§ Text passage:
The jurors linked Paul Gill's cancer to benzene exposure during his work starting in the 1970s as an auto mechanic and service station attendant.

File: Exxon Mobil gas station sign in Houston.
File: Exxon Mobil gas station sign in Houston.Read moreGetty Images

A Philadelphia jury sided against Exxon Mobil Corp. and awarded $725.5 million on Thursday to a former Pennsylvania man who contended he suffered from leukemia due to benzene exposure during his work starting in the 1970s as an auto mechanic and gas station attendant.

The award in Common Pleas Court was sizable for a suit filed by a single plaintiff not part of a class-action suit.

“The jury recognized that it was a wrong thing for Mobil Oil to knowingly have what they knew to cause cancer in a product that people had to use in the workplace, in their vehicles, and just in their daily lives and not tell the public,” said Andrew DuPont, attorney for Paul and Diane Gill, who filed suit against Texas-based Exxon Mobil in 2020.

Exxon Mobil said it would appeal the verdict.

“This is an irrational verdict that we will ask the court to reverse before it becomes final,” the company said in a statement e-mailed to The Inquirer. “Beyond that request, we plan to exhaust all available appeals and are confident an appellate court will see the verdict for what it is. We are reviewing our next steps.”

DuPont, an attorney with Philadelphia-based Locks Law Firm, said Paul Gill’s work exposed him to benzene-containing products such as solvents, degreasers, oils, and gasoline.

According to the suit, Gill worked at an ARCO station in Painted Post, N.Y., in 1974; an auto garage in Hamilton Valley, Pa., from 1975 to 1980; and at a dairy farm in Lindley, N.Y., from 1986 to 1994. Those jobs took place before Exxon and Mobil merged in 1999.

The suit said Gill worked directly and indirectly on a near daily basis with those products, exposing him to benzene, xylene, toluene, and other chemical compounds.

Gill, now 67, was diagnosed with acute myeloid leukemia (AML) in 2019. He suffered multiple symptoms and side effects as the result of the AML and treatments. The suit said the cancer was the “proximate result of his exposure to the defendants’ benzene-containing products and the defendants’ wrongful conduct.”

AML starts in the bone marrow and often quickly moves into the blood, according to the American Cancer Society. It can spread to other parts of the body including the lymph nodes, liver, spleen, central nervous system, and testicles.

§ Extracted material:

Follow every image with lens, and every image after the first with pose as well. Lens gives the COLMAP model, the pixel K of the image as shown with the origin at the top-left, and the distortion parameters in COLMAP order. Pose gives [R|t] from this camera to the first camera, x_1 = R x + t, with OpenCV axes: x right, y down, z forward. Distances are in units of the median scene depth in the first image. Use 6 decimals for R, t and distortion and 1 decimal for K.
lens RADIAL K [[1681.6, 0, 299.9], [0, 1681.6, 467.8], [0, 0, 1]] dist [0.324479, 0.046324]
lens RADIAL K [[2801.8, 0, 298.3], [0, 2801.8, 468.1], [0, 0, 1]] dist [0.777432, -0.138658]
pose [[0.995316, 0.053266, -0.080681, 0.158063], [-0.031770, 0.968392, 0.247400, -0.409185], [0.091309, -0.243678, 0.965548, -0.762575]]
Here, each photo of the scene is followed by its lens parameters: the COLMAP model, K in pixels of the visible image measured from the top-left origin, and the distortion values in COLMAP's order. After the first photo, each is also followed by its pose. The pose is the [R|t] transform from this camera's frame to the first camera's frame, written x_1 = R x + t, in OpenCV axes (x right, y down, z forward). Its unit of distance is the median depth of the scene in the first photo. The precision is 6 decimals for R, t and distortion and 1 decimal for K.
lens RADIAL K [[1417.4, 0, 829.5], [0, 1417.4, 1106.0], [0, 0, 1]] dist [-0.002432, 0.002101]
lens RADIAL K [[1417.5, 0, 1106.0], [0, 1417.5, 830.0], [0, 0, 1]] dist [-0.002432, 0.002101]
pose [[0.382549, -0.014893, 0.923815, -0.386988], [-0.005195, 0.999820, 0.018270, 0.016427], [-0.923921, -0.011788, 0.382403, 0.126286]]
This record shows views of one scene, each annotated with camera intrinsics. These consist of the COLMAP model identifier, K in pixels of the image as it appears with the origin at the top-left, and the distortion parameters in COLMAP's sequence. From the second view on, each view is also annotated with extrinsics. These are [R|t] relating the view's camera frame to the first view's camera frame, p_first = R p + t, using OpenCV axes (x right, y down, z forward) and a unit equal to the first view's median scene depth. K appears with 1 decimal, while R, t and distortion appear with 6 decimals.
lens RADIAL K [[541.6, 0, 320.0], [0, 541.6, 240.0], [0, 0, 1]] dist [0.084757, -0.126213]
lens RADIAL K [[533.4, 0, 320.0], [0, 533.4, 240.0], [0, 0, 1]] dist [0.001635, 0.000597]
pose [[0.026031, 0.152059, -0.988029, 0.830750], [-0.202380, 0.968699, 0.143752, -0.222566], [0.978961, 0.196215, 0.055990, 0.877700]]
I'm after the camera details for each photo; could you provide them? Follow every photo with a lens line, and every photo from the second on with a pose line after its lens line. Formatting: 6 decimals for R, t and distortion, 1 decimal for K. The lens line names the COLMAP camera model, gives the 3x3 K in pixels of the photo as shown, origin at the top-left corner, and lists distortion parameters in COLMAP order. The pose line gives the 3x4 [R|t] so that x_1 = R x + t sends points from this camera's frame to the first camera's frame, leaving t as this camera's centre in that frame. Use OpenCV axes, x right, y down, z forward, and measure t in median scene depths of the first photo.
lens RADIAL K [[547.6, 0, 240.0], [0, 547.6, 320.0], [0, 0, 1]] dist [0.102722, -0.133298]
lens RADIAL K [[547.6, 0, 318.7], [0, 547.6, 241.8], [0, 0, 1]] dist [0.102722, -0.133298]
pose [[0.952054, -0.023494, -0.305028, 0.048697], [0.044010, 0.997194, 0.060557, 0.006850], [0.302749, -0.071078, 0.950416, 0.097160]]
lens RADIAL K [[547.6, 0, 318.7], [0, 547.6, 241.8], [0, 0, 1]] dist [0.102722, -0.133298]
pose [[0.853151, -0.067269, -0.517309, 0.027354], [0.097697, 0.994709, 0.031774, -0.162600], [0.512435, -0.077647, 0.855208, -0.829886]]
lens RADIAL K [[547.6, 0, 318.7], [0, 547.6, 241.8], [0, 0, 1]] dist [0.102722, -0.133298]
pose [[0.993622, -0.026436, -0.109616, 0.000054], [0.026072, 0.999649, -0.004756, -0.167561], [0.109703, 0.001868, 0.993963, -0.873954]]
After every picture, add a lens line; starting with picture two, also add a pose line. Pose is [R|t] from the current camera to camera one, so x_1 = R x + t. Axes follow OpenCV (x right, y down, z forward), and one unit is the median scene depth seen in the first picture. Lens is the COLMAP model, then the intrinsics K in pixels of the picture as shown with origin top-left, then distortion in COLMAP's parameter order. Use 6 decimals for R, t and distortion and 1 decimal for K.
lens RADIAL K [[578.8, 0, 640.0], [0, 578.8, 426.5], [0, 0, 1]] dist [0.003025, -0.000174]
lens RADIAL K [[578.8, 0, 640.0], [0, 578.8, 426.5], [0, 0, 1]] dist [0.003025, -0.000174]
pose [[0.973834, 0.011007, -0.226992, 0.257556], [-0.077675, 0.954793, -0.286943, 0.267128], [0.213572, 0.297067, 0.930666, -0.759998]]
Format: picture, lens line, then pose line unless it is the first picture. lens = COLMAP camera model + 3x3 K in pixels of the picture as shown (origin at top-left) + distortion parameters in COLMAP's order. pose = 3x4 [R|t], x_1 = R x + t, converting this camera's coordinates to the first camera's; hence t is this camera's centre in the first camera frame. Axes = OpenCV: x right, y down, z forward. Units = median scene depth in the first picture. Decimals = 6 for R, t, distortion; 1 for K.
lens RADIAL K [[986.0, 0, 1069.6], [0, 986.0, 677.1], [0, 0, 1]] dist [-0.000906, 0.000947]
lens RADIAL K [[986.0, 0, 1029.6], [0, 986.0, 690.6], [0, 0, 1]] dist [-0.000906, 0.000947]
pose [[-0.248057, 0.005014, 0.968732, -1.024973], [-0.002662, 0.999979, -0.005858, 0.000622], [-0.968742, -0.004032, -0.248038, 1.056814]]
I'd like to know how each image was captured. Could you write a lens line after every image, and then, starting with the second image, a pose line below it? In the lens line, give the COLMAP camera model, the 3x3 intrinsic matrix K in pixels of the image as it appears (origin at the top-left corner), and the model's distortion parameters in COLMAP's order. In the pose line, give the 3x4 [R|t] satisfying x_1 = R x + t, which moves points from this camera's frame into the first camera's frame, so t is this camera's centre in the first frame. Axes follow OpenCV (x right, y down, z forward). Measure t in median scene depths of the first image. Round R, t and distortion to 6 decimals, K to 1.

§ Assignment:
Continue the news story about the jury verdict against Exxon Mobil over benzene exposure, starting after its last sentence.

§ Result of the task:
The suit said that benzene had been known to cause cancer before 1964 and that there is no safe level of exposure. It accused Exxon Mobil of gross negligence, saying the company knew, or should have known, that people working with or in close proximity to benzene-related products could suffer from “blood and bone marrow poisoning and damage, damage to DNA, chromosome damage, cancer, leukemia, and other blood and bone marrow disease and damage.”

The suit also said that Gill did not know the “nature and extent of danger” he had exposed himself to over decades working as a mechanic or at service stations. But, it said, Exxon Mobil was aware and continued to make, market, and sell products with benzene without warning people who used those products, or put controls in place. Benzene-containing products should have come with warnings, instructions, and training, the suit said.

Gill’s illness “caused him pain, suffering, disability, disfigurement, deformity, impairment, mental anguish, anxiety, humiliation, and increased susceptibility to infection,” the suit said, preventing him “from engaging in those activities from which he derives life’s pleasures.”

Gill’s wife, Diane, was awarded $500,000.

Other attorneys representing Gill during the trial included Patrick Wigle and Rajeev Mittal of Dallas-based Waters Kraus Paul & Siegel.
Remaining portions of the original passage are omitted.